- Opening Delimiter -

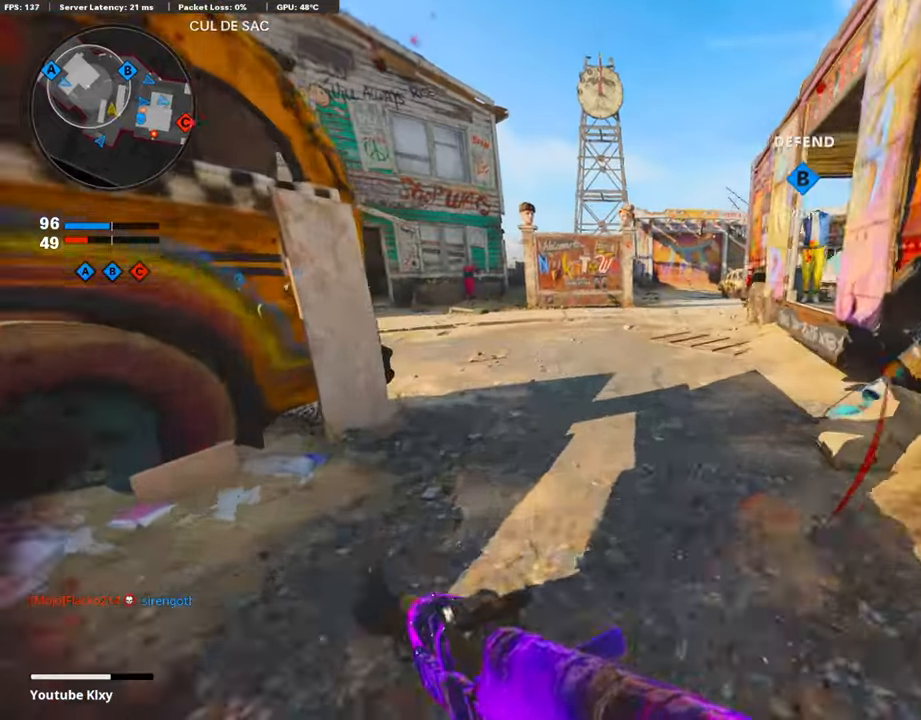
{"buttons": [], "left_stick": "up", "right_stick": "center", "events": [[17, "right_stick", "up"], [185, "right_stick", "center"]]}
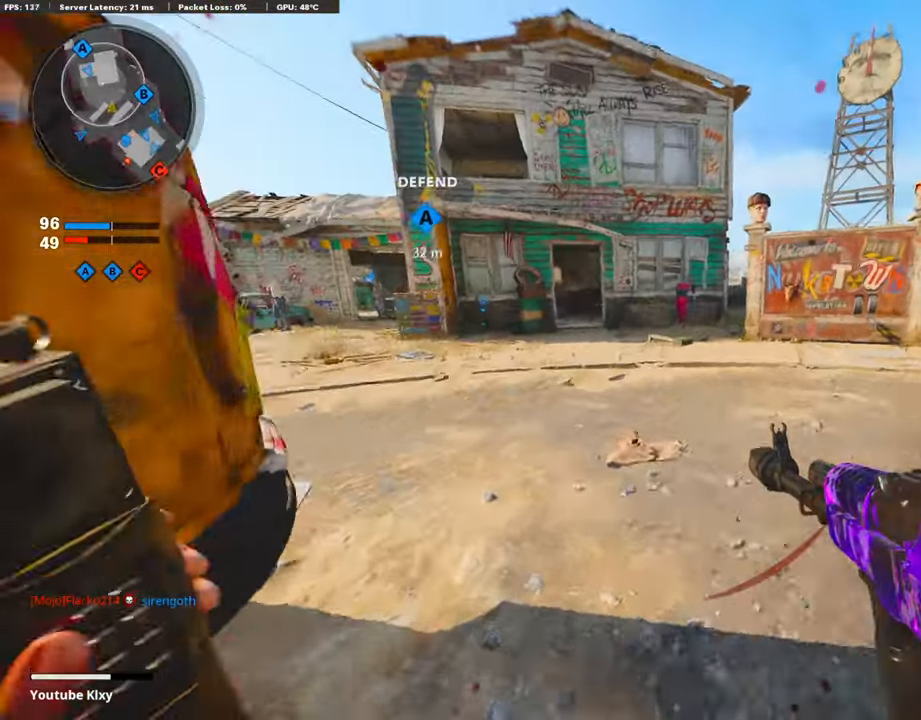
{"buttons": [], "left_stick": "up", "right_stick": "center", "events": [[151, "right_stick", "right"], [303, "right_stick", "left"], [471, "right_stick", "center"]]}
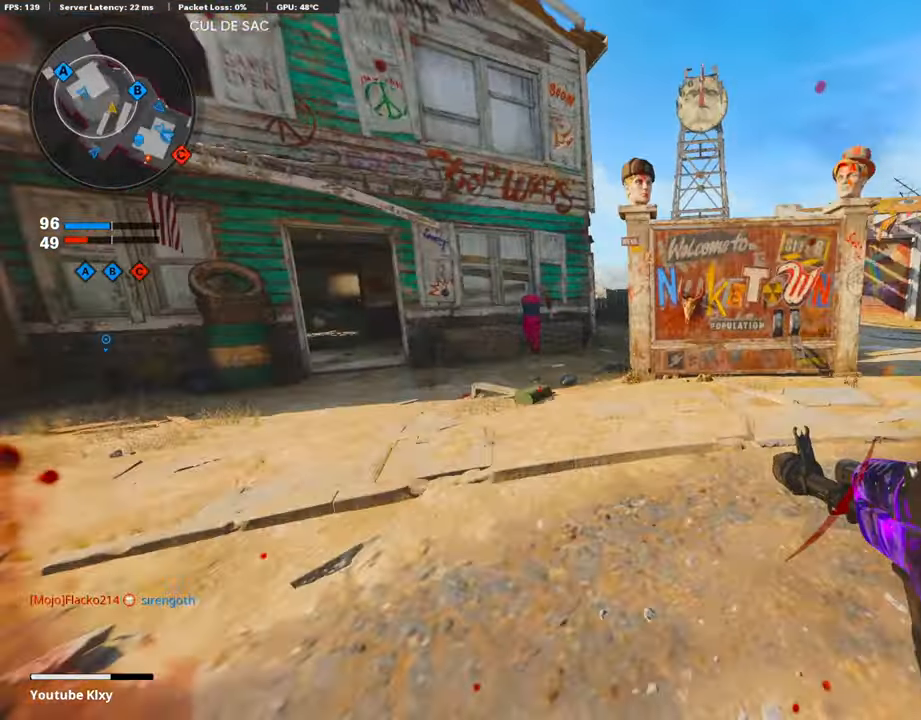
{"buttons": [], "left_stick": "up", "right_stick": "center", "events": []}
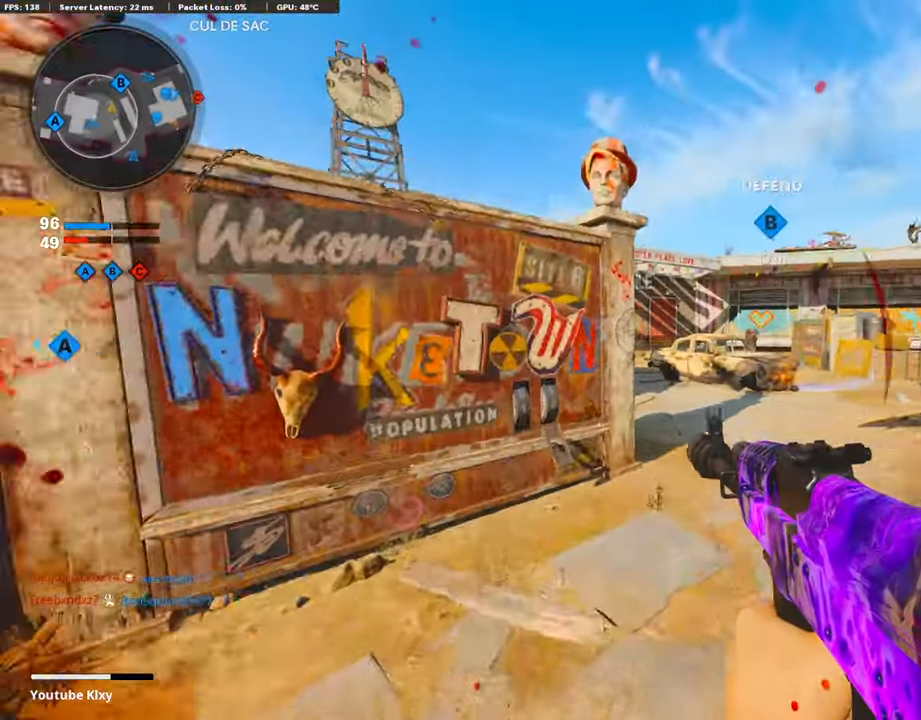
{"buttons": ["CROSS"], "left_stick": "up-left", "right_stick": "center", "events": [[16, "right_stick", "left"], [101, "right_stick", "right"], [269, "CROSS", "down"], [269, "left_stick", "up-left"], [269, "right_stick", "center"], [353, "CROSS", "up"], [420, "CROSS", "down"]]}
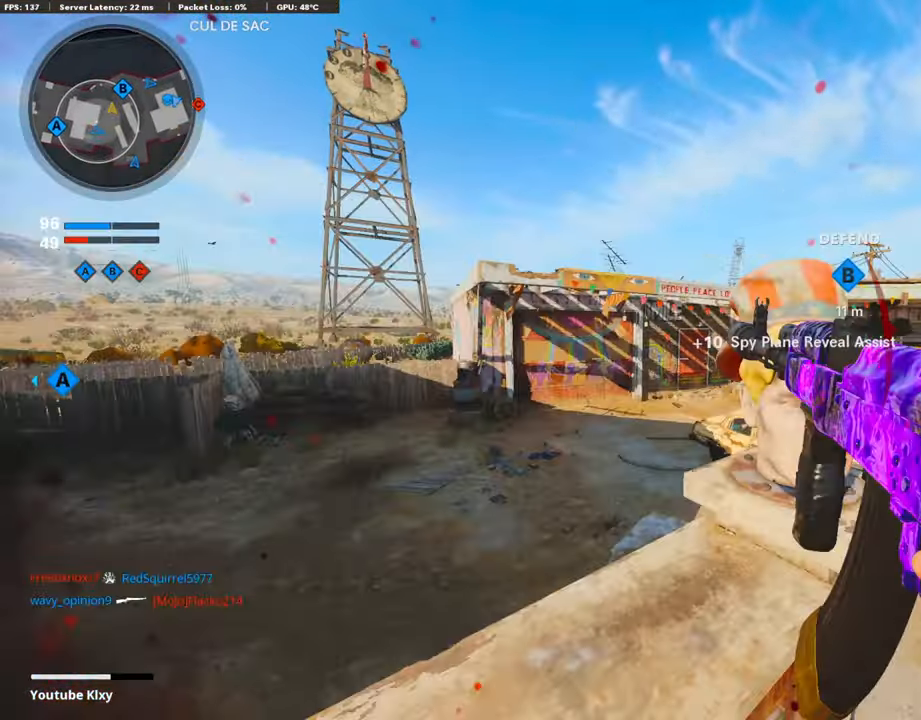
{"buttons": ["L1"], "left_stick": "left", "right_stick": "center", "events": [[16, "CROSS", "up"], [16, "left_stick", "left"], [202, "left_stick", "center"], [303, "L1", "down"], [303, "left_stick", "left"]]}
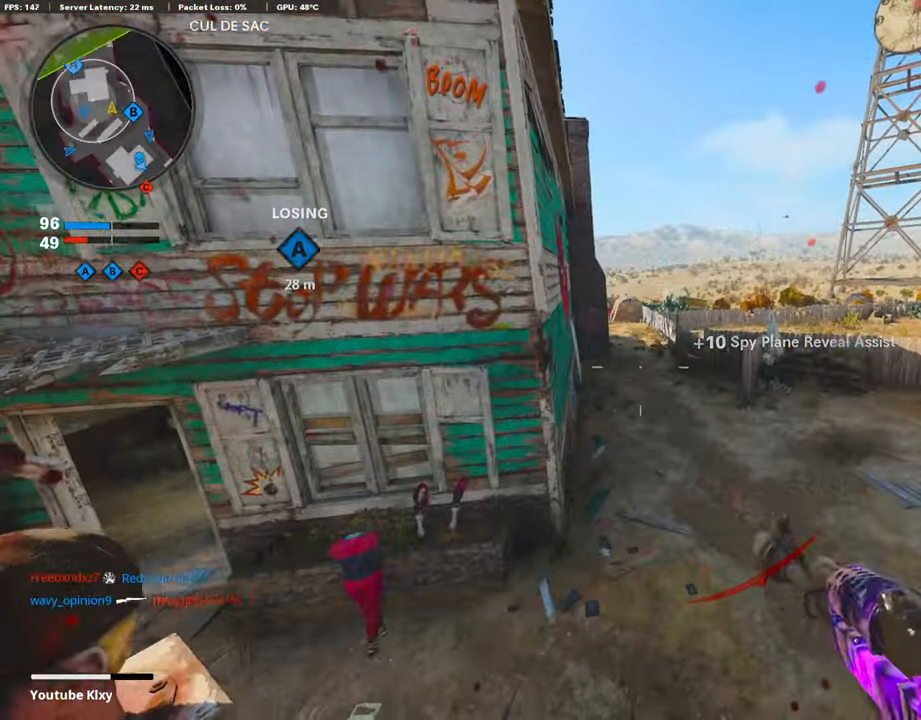
{"buttons": ["L1", "R3"], "left_stick": "right", "right_stick": "center", "events": [[17, "right_stick", "up"], [219, "left_stick", "center"], [253, "right_stick", "up-left"], [287, "left_stick", "right"], [303, "R3", "down"], [303, "right_stick", "center"]]}
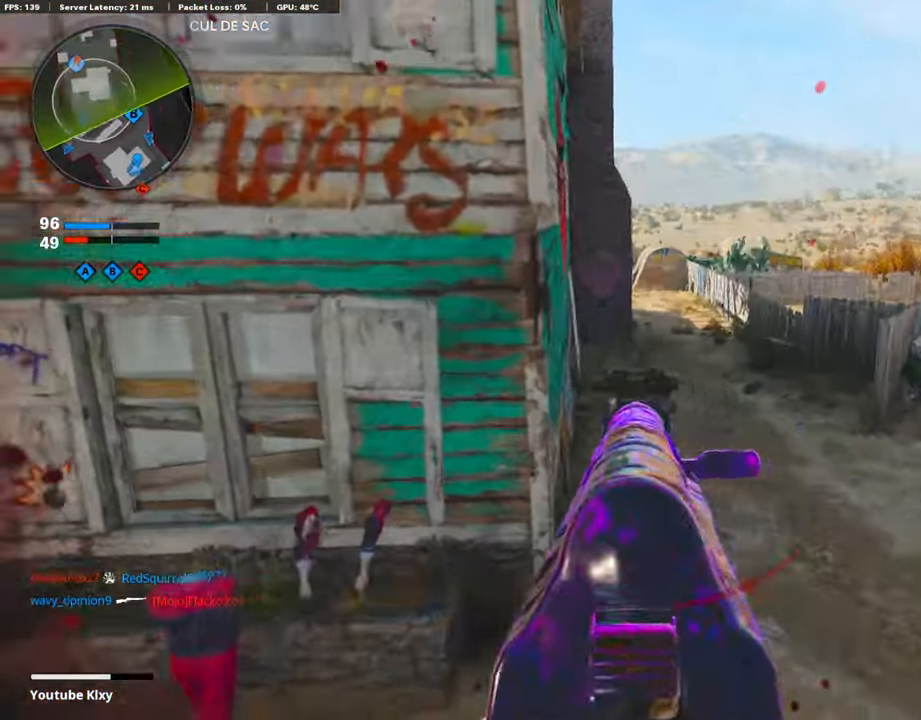
{"buttons": [], "left_stick": "up", "right_stick": "left", "events": [[34, "L1", "up"], [34, "R3", "up"], [34, "left_stick", "left"], [34, "right_stick", "left"], [169, "left_stick", "up"], [169, "right_stick", "center"], [185, "L3", "down"], [404, "L3", "up"], [488, "right_stick", "left"]]}
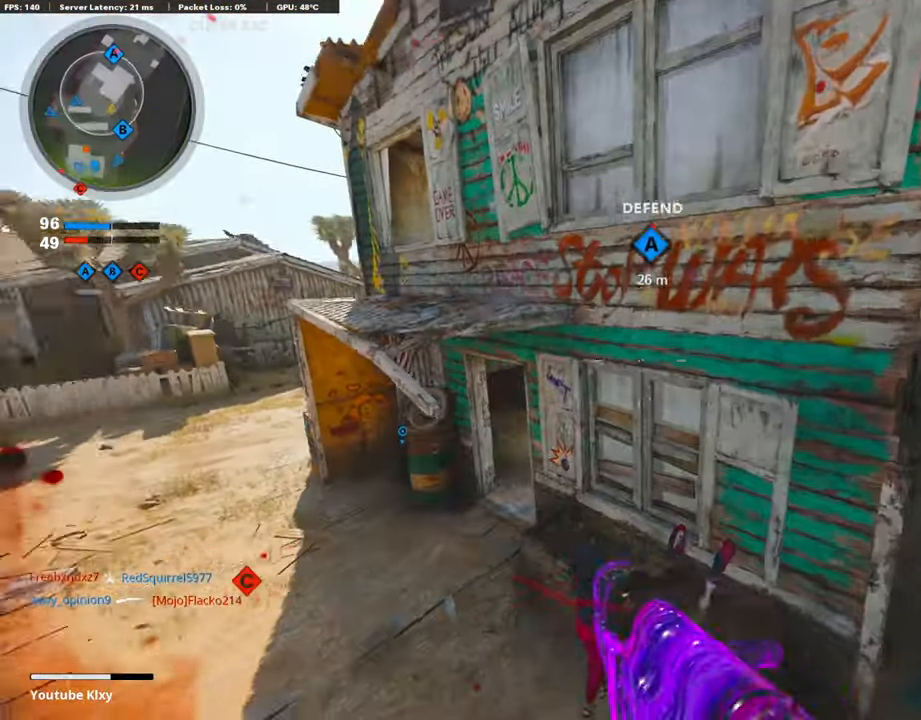
{"buttons": [], "left_stick": "left", "right_stick": "center", "events": [[253, "left_stick", "up-left"], [354, "left_stick", "left"], [354, "right_stick", "center"], [387, "TRIANGLE", "down"], [455, "TRIANGLE", "up"]]}
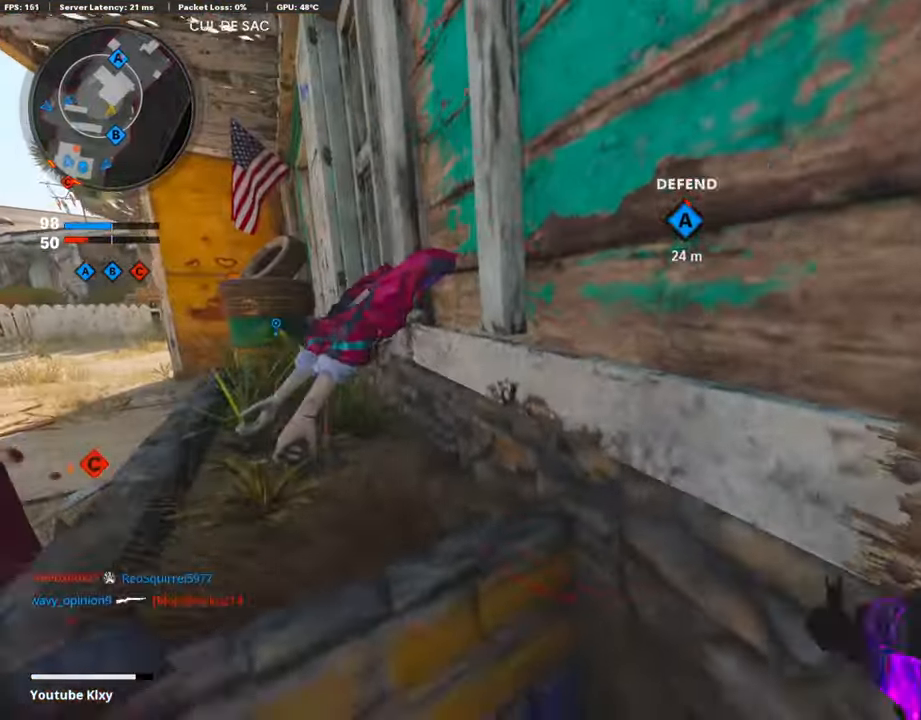
{"buttons": ["L3"], "left_stick": "up-left", "right_stick": "center", "events": [[455, "L3", "down"], [455, "left_stick", "up-left"]]}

- Closing Delimiter -

What you will do
In how many lines of the data does the string "down" appear? Only the number should be given.

Solution for this exercise
6